(Xbox 360)

Game Review

Raving Rabbids: Alive and Kicking Review

Europe PAL Version

Posted by James Newton

One for the committed

Ubisoft's crazy Rabbids hit the Wii five years ago, but what many don't realise is that the original Rayman Raving Rabbids was ported to Xbox 360 with support for the doomed Xbox Live Vision camera. Surely with that experience — and the vastly superior Kinect — to bring to bear on Raving Rabbids: Alive and Kicking, Ubisoft can deliver a worthy experience at the second time of asking?

As usual, those hopes have mixed fortunes: like any minigame compilation, Alive and Kicking is a patchwork of tiny thrills and botched ideas. There are times it works — and works well — but the fact it's had a year since launch should really have cemented it as the sensor's number one destination for fun times, instead of a story of what could have been.

There is evidence that Ubisoft's learnt some lessons from other games: the menu system is the same as in PowerUp Heroes, which itself was the same as Dance Central, of course: hold your right arm out, angle it up or down to scroll and swipe across to select, with your left hand on cancel duties. An increasingly established system, it does the trick in all cases but one.
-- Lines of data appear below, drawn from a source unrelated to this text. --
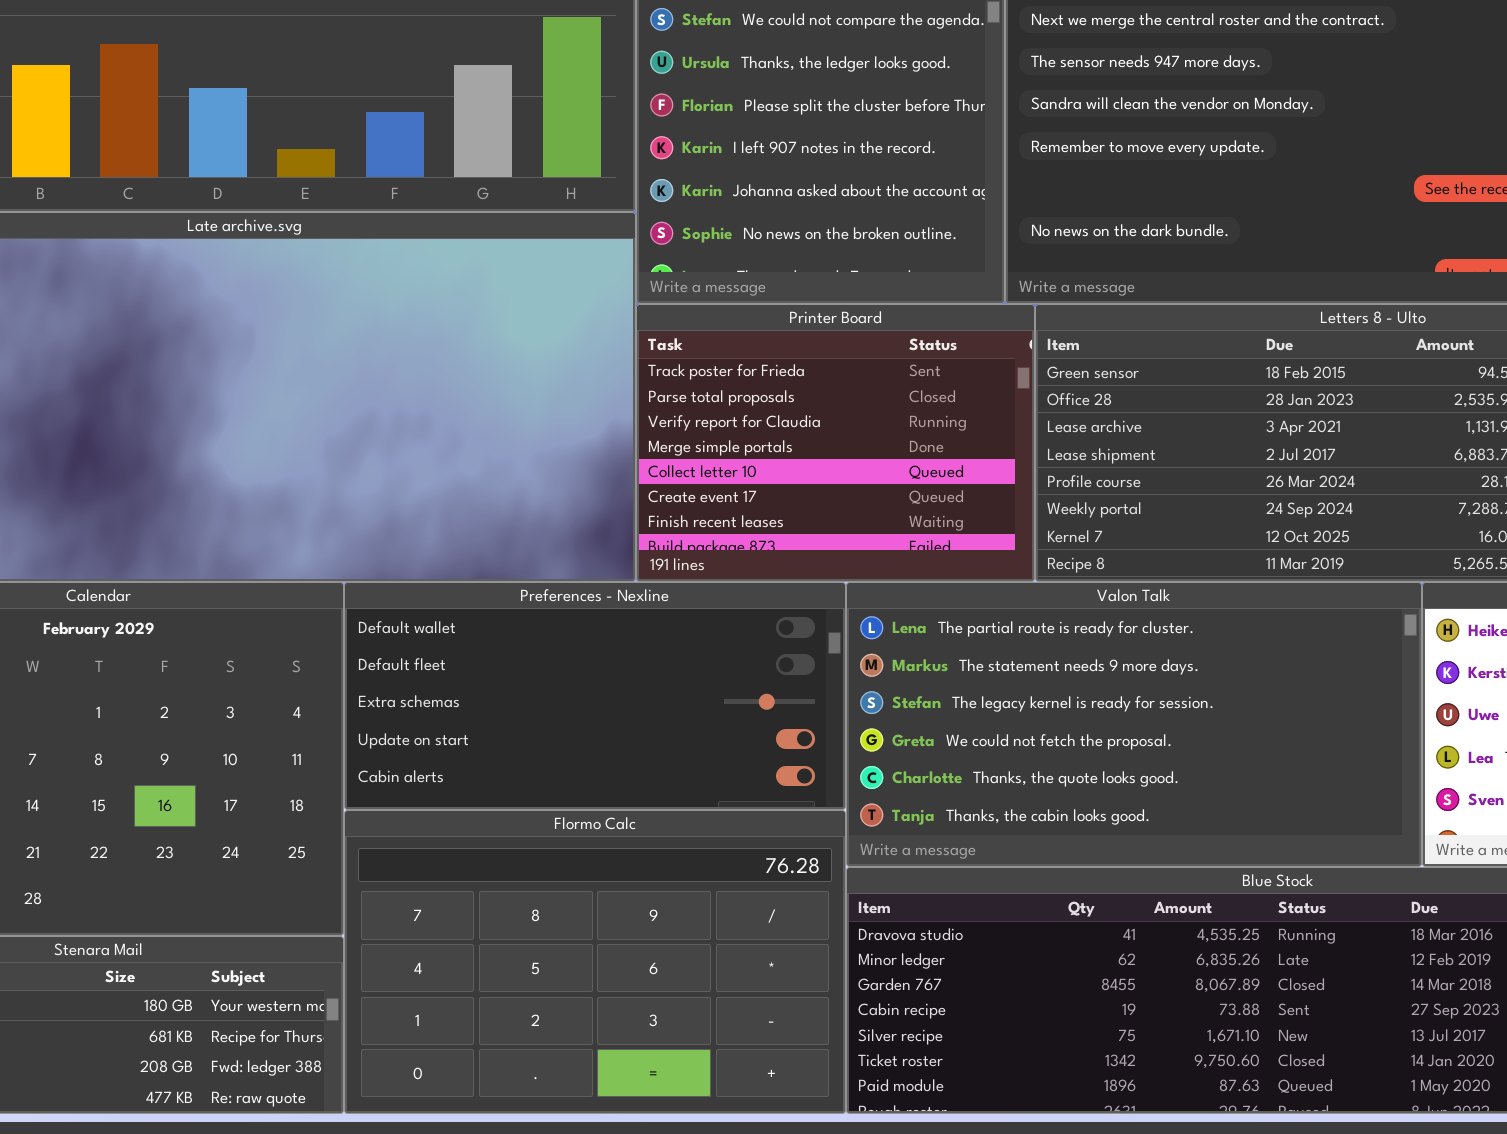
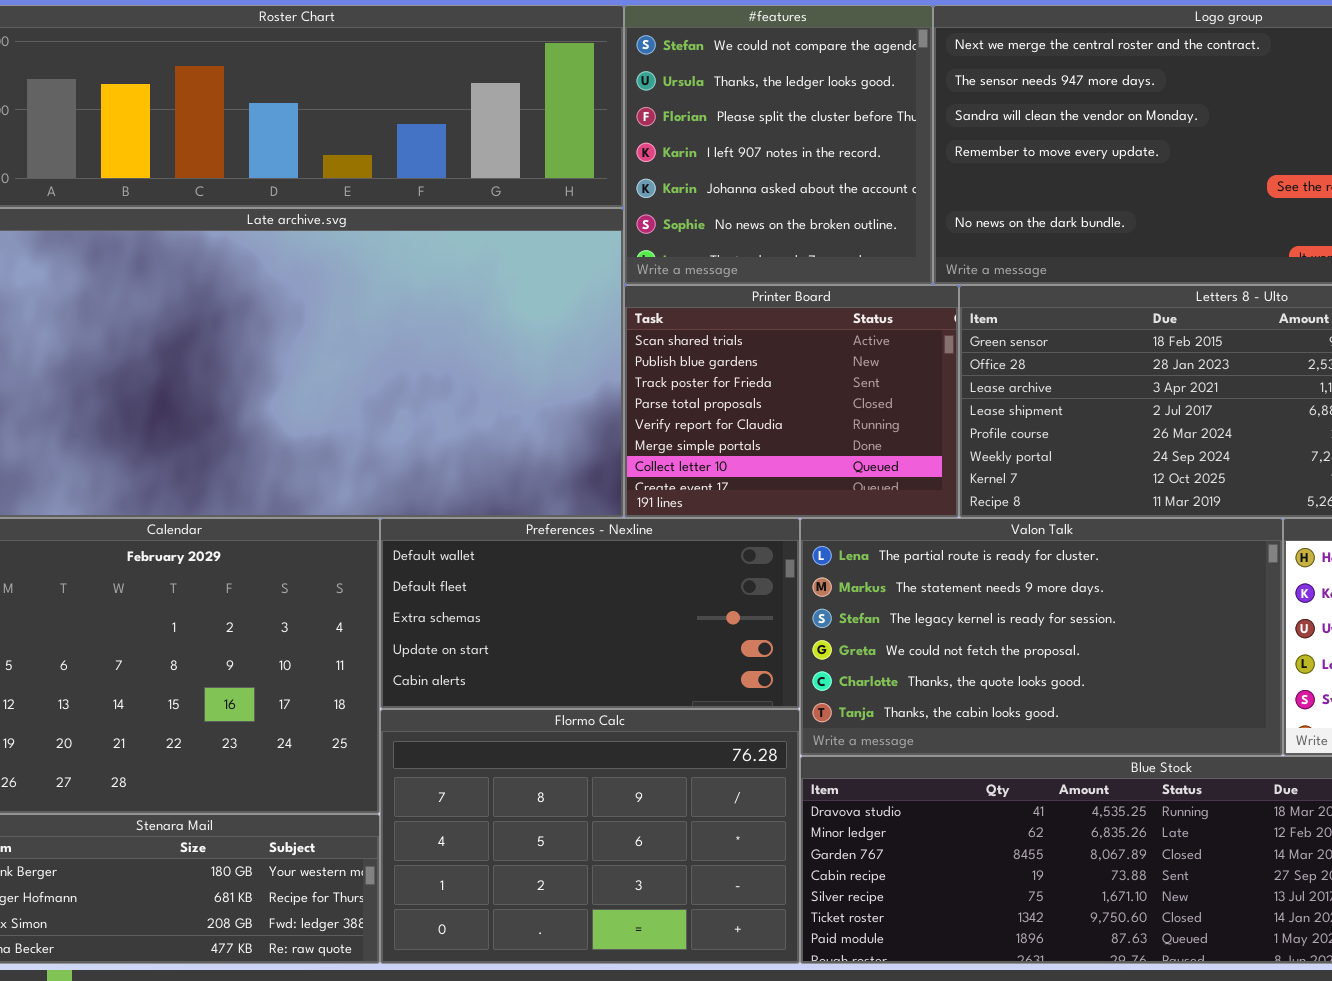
Printer Board: [636,304,1035,582] -> [624,285,959,518], scrolled up 2 rows

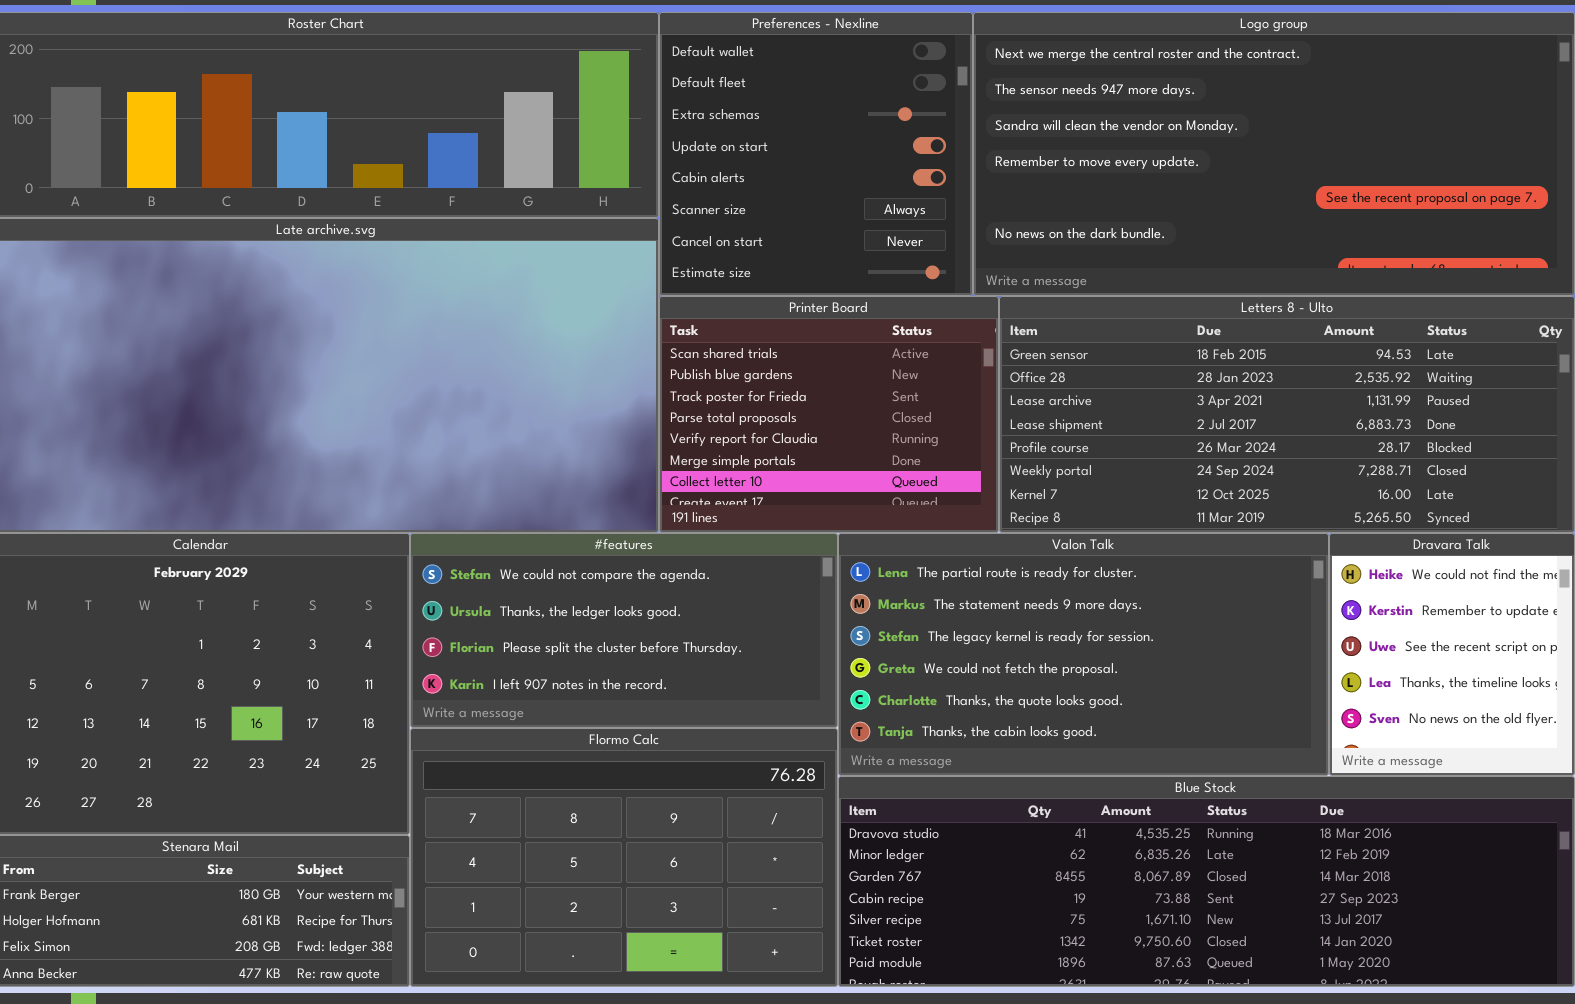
#features: [624,5,933,285] -> [410,533,838,728], moved, resized
Preferences - Nexline: [380,518,800,709] -> [659,12,973,296], moved, resized

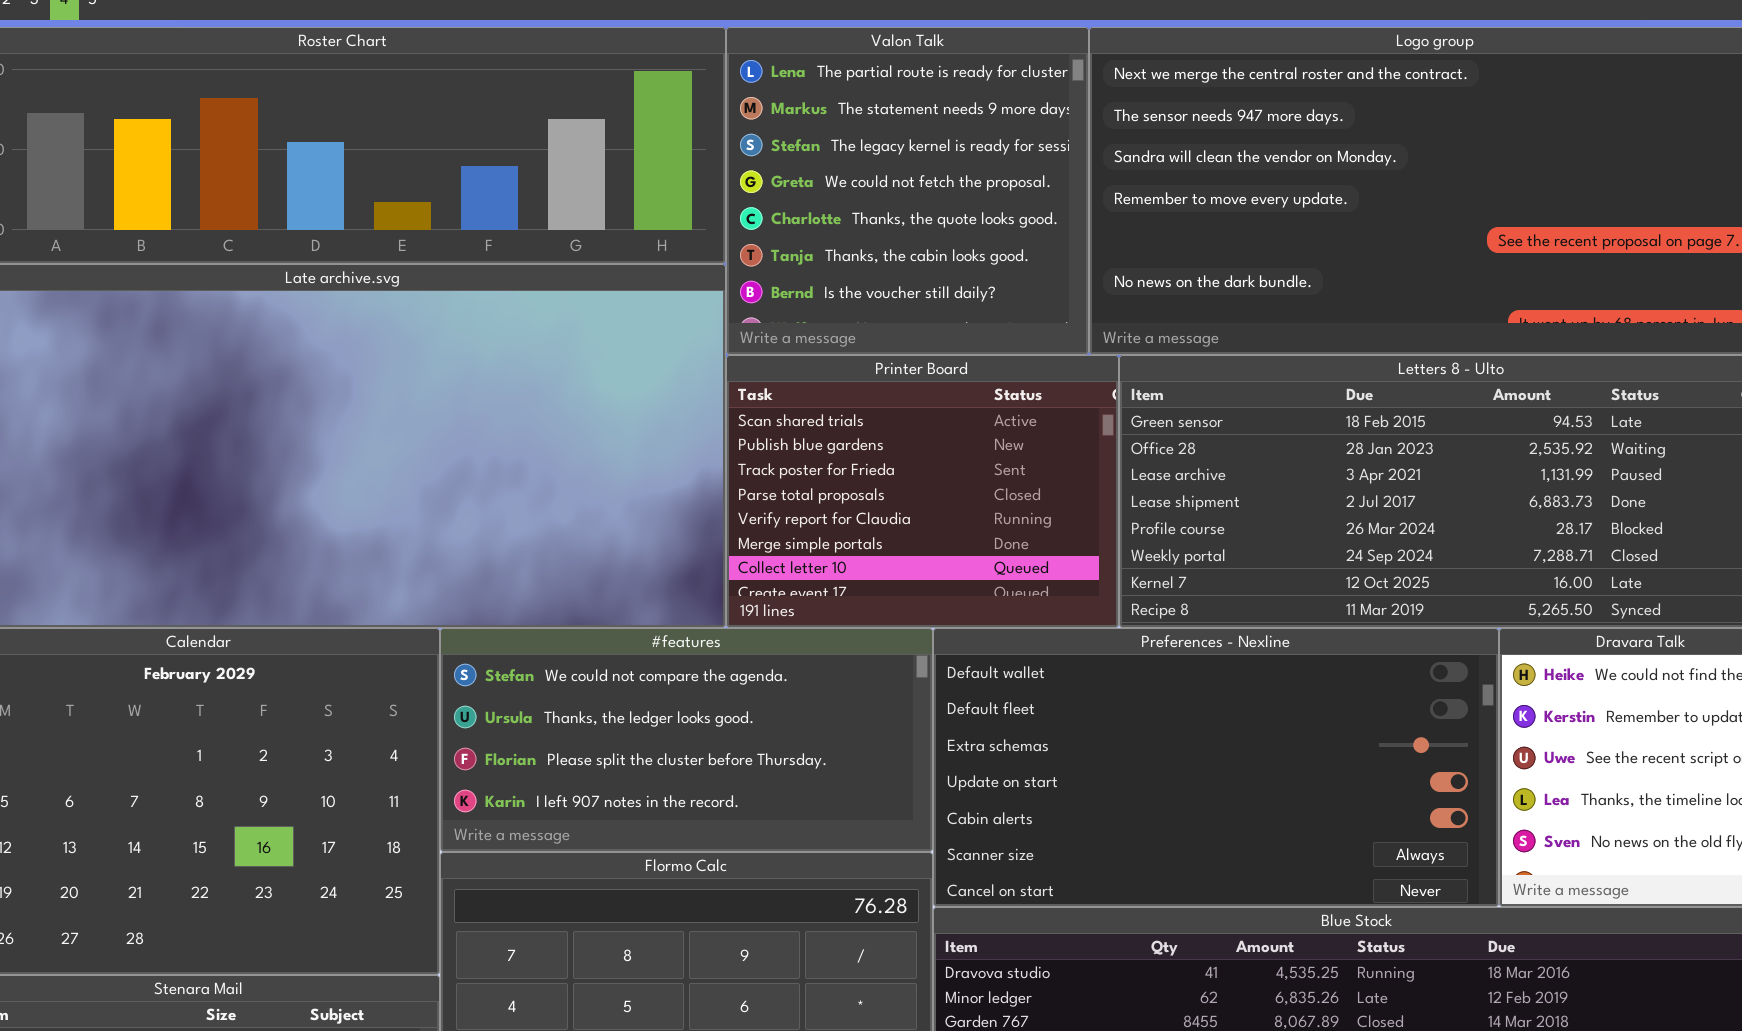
Preferences - Nexline: [659,12,973,296] -> [933,628,1499,907], moved, resized
Valon Talk: [838,533,1329,776] -> [726,27,1089,355], moved, resized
See, Alive and Kicking hangs its hat on the hook of augmented reality: the Rabbids have invaded our world, and through the wonder of Kinect you can see them in your living room. Not just a back-of-box blurb, there's a full mode that lets one of the little bwwah-nimals wander around your lounge, ready for you to slap and kick him to your heart's content. There's more to it than that: a menu lets you play with bombs, cows, chilli peppers and more bizarre objects that elicit laughs (the first time, at least). The problem is the way the menu's opened, by hovering your hand over a circle to the screen's right-hand side: once activated, it should be a matter of swiping across, but detection is uncharacteristically twitchy and you often spend far too long trying to open the menu. Why a gesture or voice command couldn't have been implemented is a mystery.

It's these simple mistakes that trip up A&K, making it feel less like a game in Kinect's sophomore year and more an average EyeToy game — using your hand over an on-screen icon is a waste of Kinect's capabilities. Some minigames uphold this idea too: many lack real depth of movement, and while their simplicity invites that first play it does little to entice returns.

When Alive and Kicking is good, it's bizarre and hilarious: swinging a Rabbid on a giant stream of snot, headbanging to inflict a bump, adopting intimidating poses to scare Rabbids creeping up while you're in the shower. Imagination has never been a problem for Ubisoft, but the execution here is less polished than we're used to: fighting a giant robot Rabbid should be a minigame dream come true, but in reality it plays out like a less enjoyable version of Fruit Splatter from Kinect Sports. Steering through an oesophagus while sat down was done better with the Wii Balance Board in Rayman Raving Rabbids TV Party on Wii; too many games feel stripped of the tactile controller, too few enhanced by the freedom.

Conclusion

Ultimately Raving Rabbids: Alive and Kicking is a decent but unspectacular minigame compilation. In multiplayer it's quick and funny enough to paper over some of its cracks, but really we expected more quality from Ubisoft's toothy mascots. One for a bargain purchase only.